THE Philippines could incur some P71 billion in social and economic losses annually due to climate change, according to an expert from the International Food Policy Research Institute (IFPRI).
In a recent forum presentation, IFPRI’s Mark Rosegrant said the amount covers P45 billion in losses from increased malnutrition and P26 billion in economic losses.
“Climate change reduces crop productivity growth, increases food prices and reduces food security,” Rosegrant said.
Rosegrant said that due to climate change, some 1.4 million globally are expected to be hungry by 2030, or 9 percent higher than the projected figure under a no-climate change scenario.
If nothing is done to mitigate the ill effects of climate change, an additional 2.5 million worldwide are at risk of becoming hungry.
The IFPRI expert said these will be due to the increase in commodity prices that may reduce consumption and slash the output of the industrial and service sectors.

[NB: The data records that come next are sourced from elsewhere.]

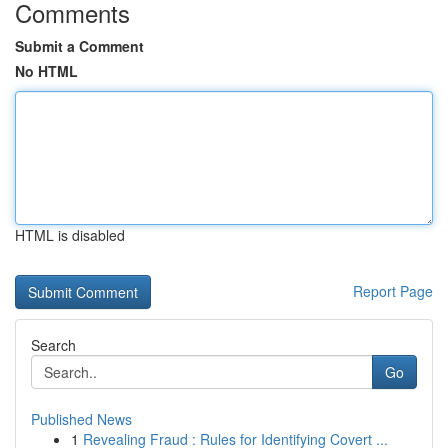
Comments
Submit a Comment
No HTML
HTML is disabled
Report Page
Search
Go
Published News
1
Revealing Fraud : Rules for Identifying Covert ...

National Economic and Development Authority (Neda) Director General and Economic Planning Secretary Arsenio M. Balisacan said climate change also brings stronger typhoons and other natural disasters that could increase the toll on the economy.
Balisacan said this has already been evident in the actual damage incurred by the agriculture sector due to typhoons, floods and droughts.

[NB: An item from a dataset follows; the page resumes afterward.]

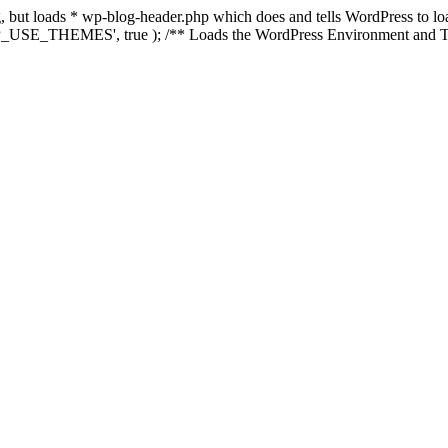
ing, but loads * wp-blog-header.php which does and tells WordPress to 
'WP_USE_THEMES', true ); /** Loads the WordPress Environment and Te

Citing an estimate made by the Department of Agriculture, he said the total damage to agricultural commodities, agricultural facilities and irrigation from 2000 to 2013 amounted to as much as P195 billion, P8.9 billion and P15.7 billion, respectively.
“The country’s targets for food security, malnutrition, employment and poverty reduction, which are significant components of the Sustainable Development Goals, will be more difficult to achieve,” Balisacan said.

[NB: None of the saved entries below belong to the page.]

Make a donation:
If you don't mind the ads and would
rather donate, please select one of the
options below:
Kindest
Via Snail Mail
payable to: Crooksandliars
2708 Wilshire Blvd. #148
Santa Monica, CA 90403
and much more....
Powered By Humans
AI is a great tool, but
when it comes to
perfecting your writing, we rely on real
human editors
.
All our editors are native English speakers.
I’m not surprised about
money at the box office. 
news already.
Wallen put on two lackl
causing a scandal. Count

Rosegrant said that in order to adapt to climate change, the government must invest in increasing productivity not just in rice but in other crops.
He added that instead of supporting a rice self-sufficiency policy that costs the economy P40 billion a year, the government must support agricultural research and rural infrastructure.
The IFPRI expert also said the government must invest in real-time weather information systems; innovative methods to deliver agriculture extension services; and the adoption of new seed varieties.
“[The] way forward to achieve food security under climate change—shift the focus of policy to productivity and efficiency-enhancing measures,” Rosegrant said.
“[It] requires reorienting food- security policy toward facilitating rather than inhibiting trade, competition and crop diversification to achieve inclusive access to food, while generating long-term productivity and income growth,” he added.